Cyber insurance has evolved from being seen as a catch-all solution to a more stringent and nuanced field. Many policies now require specific security protocols (43%), coverage may be voided after insider attacks (38%), and reporting incidents to the insurer first is often mandated (31%), according to the Delinea report. Smaller businesses with tighter security budgets face more difficulty in obtaining coverage, with 28% of small-business applicants being denied compared to 8% of larger companies. Despite premium increases, 81% of business leaders are budgeting for cyber insurance, a slight drop from 94% in 2022.

Enhanced Security Measures Driven by Cyber Insurance Applications

Many companies are finding a compelling reason to either invest in or maintain their cyber insurance policies, and it stems from the insurance application process and the stringent requirements set by insurers. The push for cyber insurance has prompted organizations to become more vigilant about their cybersecurity.

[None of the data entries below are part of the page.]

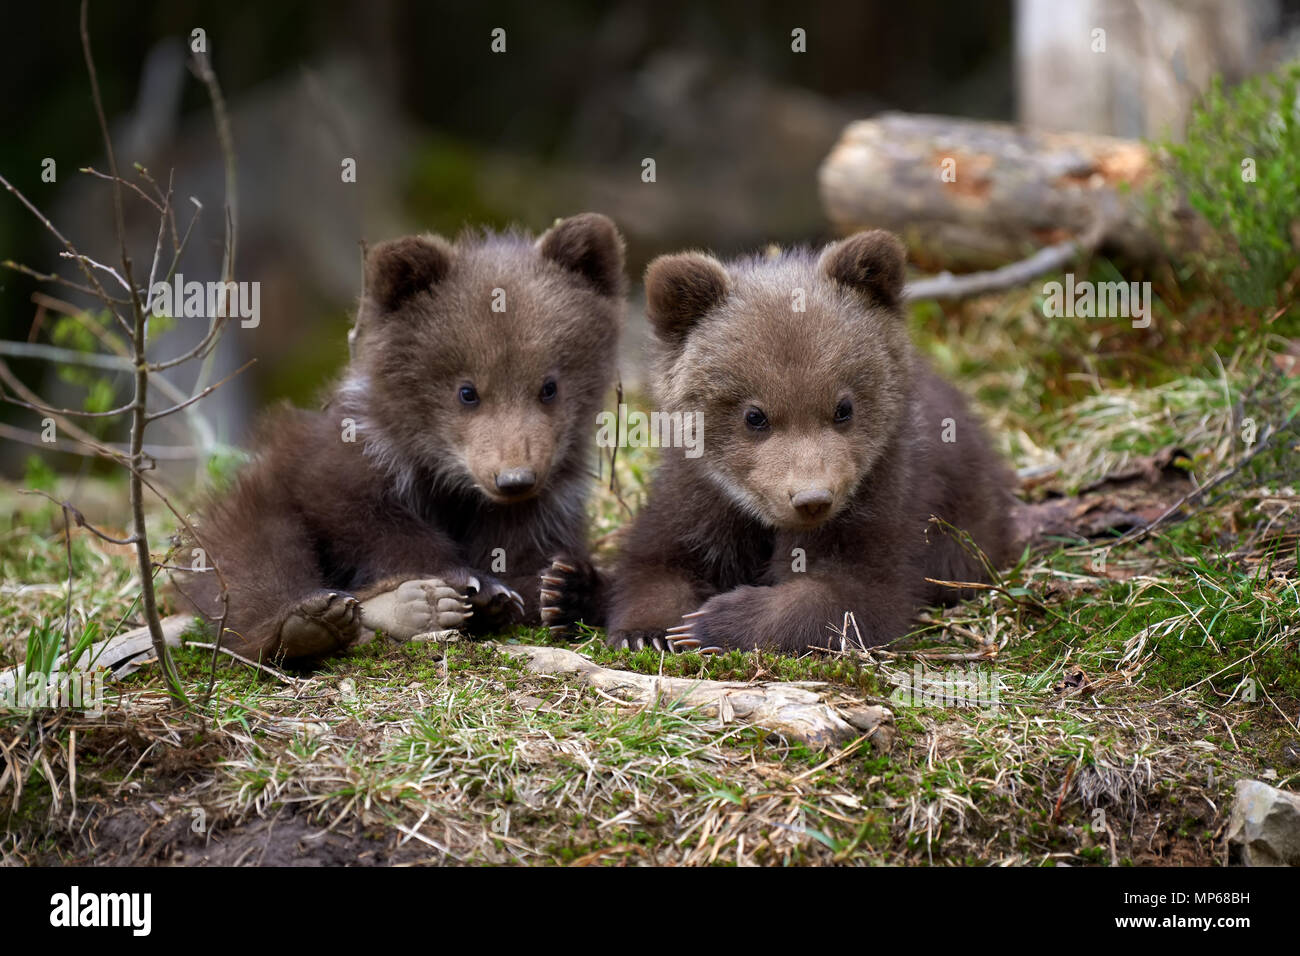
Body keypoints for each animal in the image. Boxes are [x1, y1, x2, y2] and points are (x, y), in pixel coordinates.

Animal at [172, 213, 624, 663]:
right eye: (467, 391)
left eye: (549, 386)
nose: (515, 479)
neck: (449, 478)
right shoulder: (355, 455)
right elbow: (365, 518)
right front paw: (474, 584)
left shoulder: (551, 500)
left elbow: (528, 555)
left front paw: (562, 588)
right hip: (256, 500)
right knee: (256, 554)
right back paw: (318, 620)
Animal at [603, 229, 1016, 654]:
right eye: (755, 415)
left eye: (843, 407)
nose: (812, 499)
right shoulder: (697, 495)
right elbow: (659, 563)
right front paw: (645, 633)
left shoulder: (886, 500)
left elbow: (854, 596)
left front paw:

According to Delinea’s Carson, nearly all companies (96%) have acquired at least one new security solution to meet the criteria for policy approval from their insurers.

Carson notes that insurance providers have evolved, leveraging improved data and insights to identify the necessary measures for enhancing business resilience against cyberattacks. Consequently, their policies now demand better cybersecurity practices from companies as a prerequisite for insurability.

Since the cyber insurance application process entails a comprehensive onboarding procedure, businesses can expedite this by employing a cybersecurity framework like the NIST Cybersecurity Framework. Such frameworks aid in determining which security controls should be implemented. Additionally, most insurance policies mandate robust backup and recovery processes, as well as the adoption of multi-factor authentication.

Organizations that invest time in preparing for and conducting risk assessments as part of the cyber insurance application process gain a competitive edge. When faced with a cyber incident, their preparedness often results in a lesser severity of the incident, as they can promptly engage the resources offered by their cyber insurance policies.